**Task to complete**:
Reproduce, from the lines below, exactly the stretch that begins at the line containing "vfov_deg: 90.1" and ends at the line containing "f_number: 1.8", both included.

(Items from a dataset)
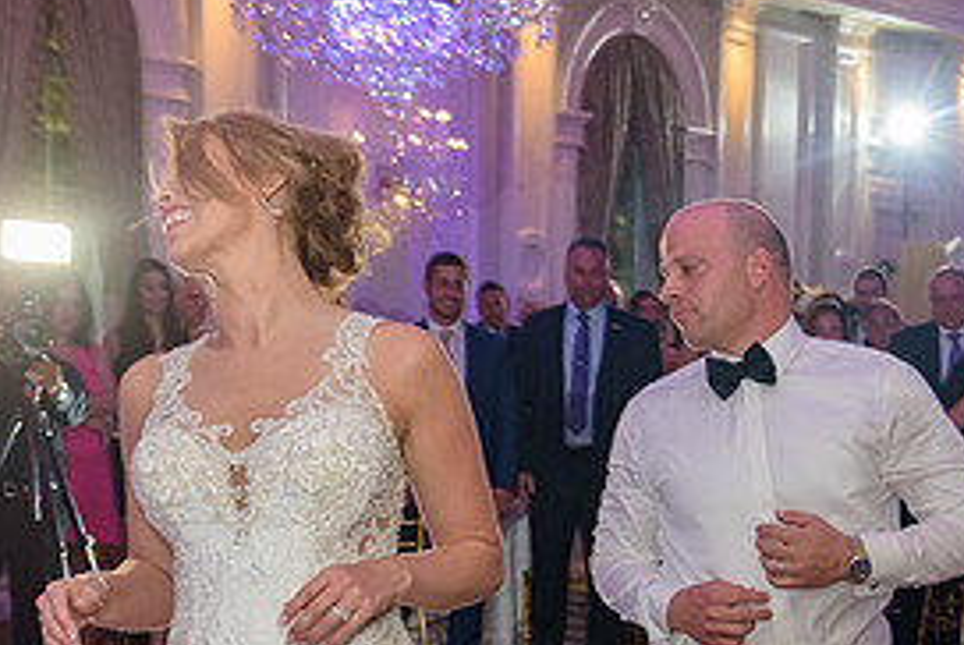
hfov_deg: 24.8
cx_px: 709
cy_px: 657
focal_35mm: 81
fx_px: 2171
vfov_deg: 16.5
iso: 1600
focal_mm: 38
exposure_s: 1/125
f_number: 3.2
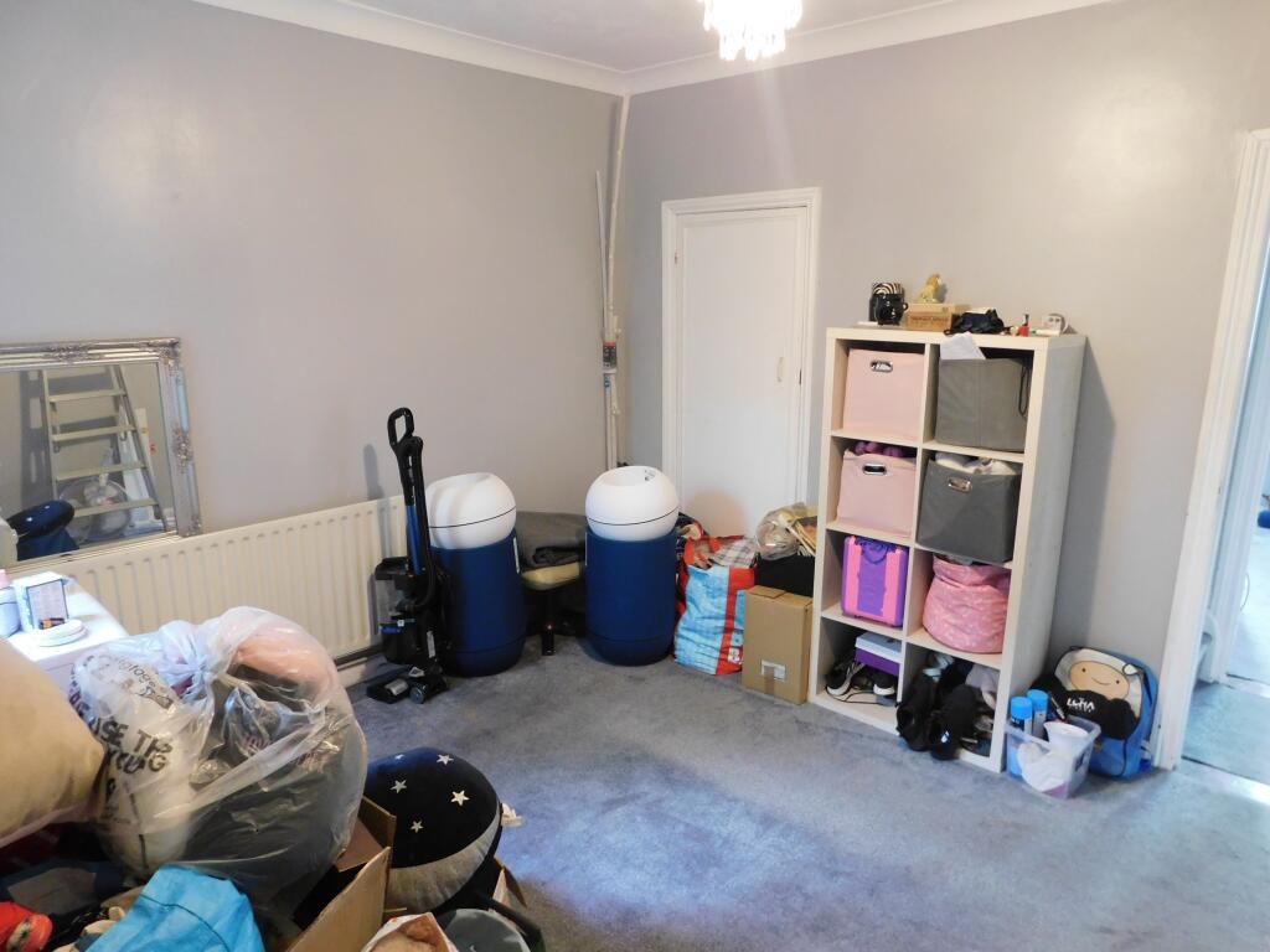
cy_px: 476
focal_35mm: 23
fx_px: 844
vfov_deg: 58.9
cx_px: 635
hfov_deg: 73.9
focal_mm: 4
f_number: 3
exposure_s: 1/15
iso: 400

==

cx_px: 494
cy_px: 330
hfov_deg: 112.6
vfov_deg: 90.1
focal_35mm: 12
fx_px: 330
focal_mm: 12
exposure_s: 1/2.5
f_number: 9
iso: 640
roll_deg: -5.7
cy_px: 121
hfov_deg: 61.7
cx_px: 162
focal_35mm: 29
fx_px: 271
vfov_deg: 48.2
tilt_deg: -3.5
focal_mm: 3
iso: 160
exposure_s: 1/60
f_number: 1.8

==

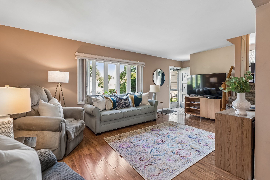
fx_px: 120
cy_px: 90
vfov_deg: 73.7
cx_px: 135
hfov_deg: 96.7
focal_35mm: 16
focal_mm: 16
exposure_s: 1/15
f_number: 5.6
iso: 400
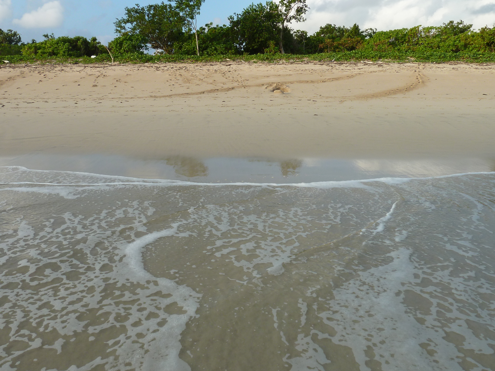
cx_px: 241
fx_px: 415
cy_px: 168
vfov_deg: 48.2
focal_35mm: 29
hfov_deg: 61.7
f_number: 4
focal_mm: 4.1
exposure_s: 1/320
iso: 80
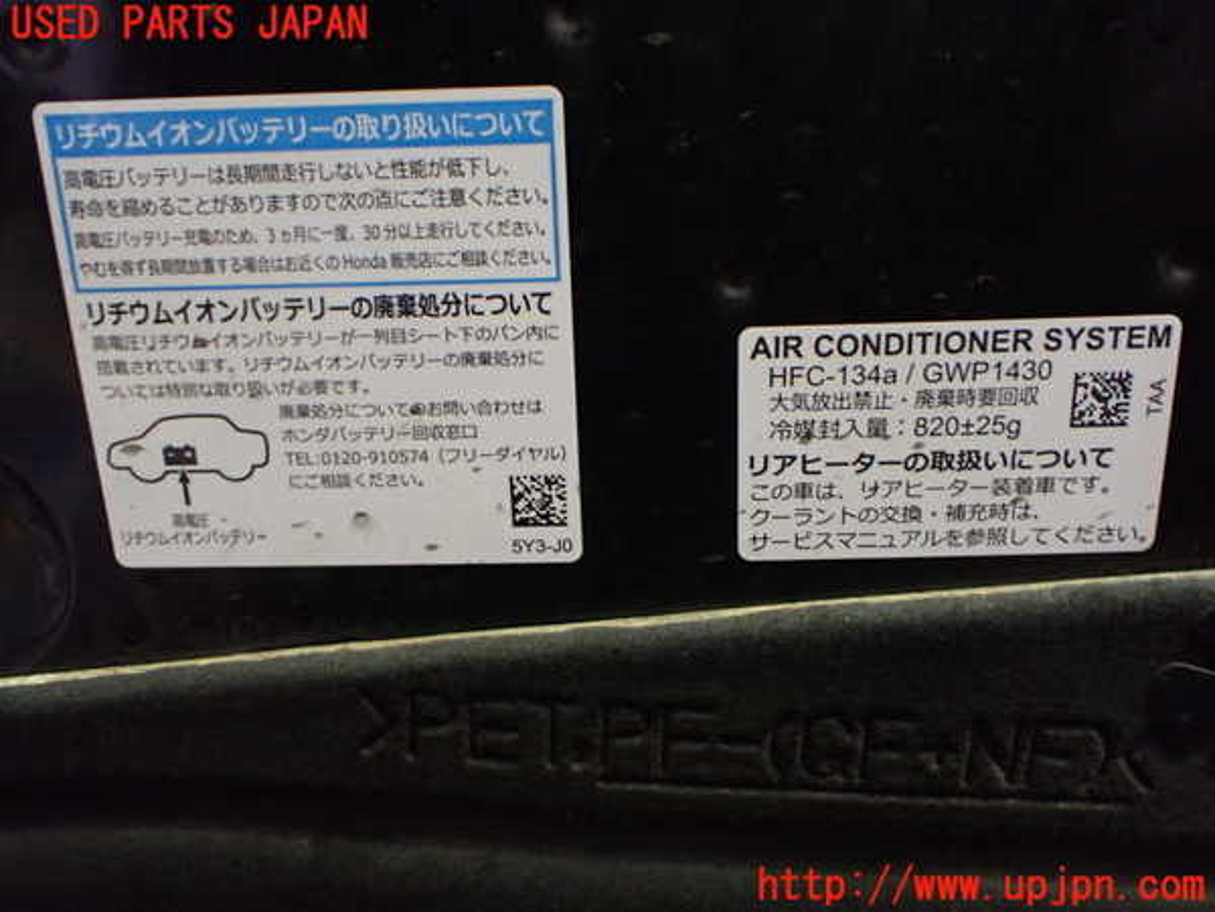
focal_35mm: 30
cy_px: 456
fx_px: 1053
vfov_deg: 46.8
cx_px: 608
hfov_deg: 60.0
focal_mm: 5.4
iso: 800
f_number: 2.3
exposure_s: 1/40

**Final answer**:
vfov_deg: 90.1
focal_35mm: 12
fx_px: 330
focal_mm: 12
exposure_s: 1/2.5
f_number: 9
iso: 640
roll_deg: -5.7
cy_px: 121
hfov_deg: 61.7
cx_px: 162
focal_35mm: 29
fx_px: 271
vfov_deg: 48.2
tilt_deg: -3.5
focal_mm: 3
iso: 160
exposure_s: 1/60
f_number: 1.8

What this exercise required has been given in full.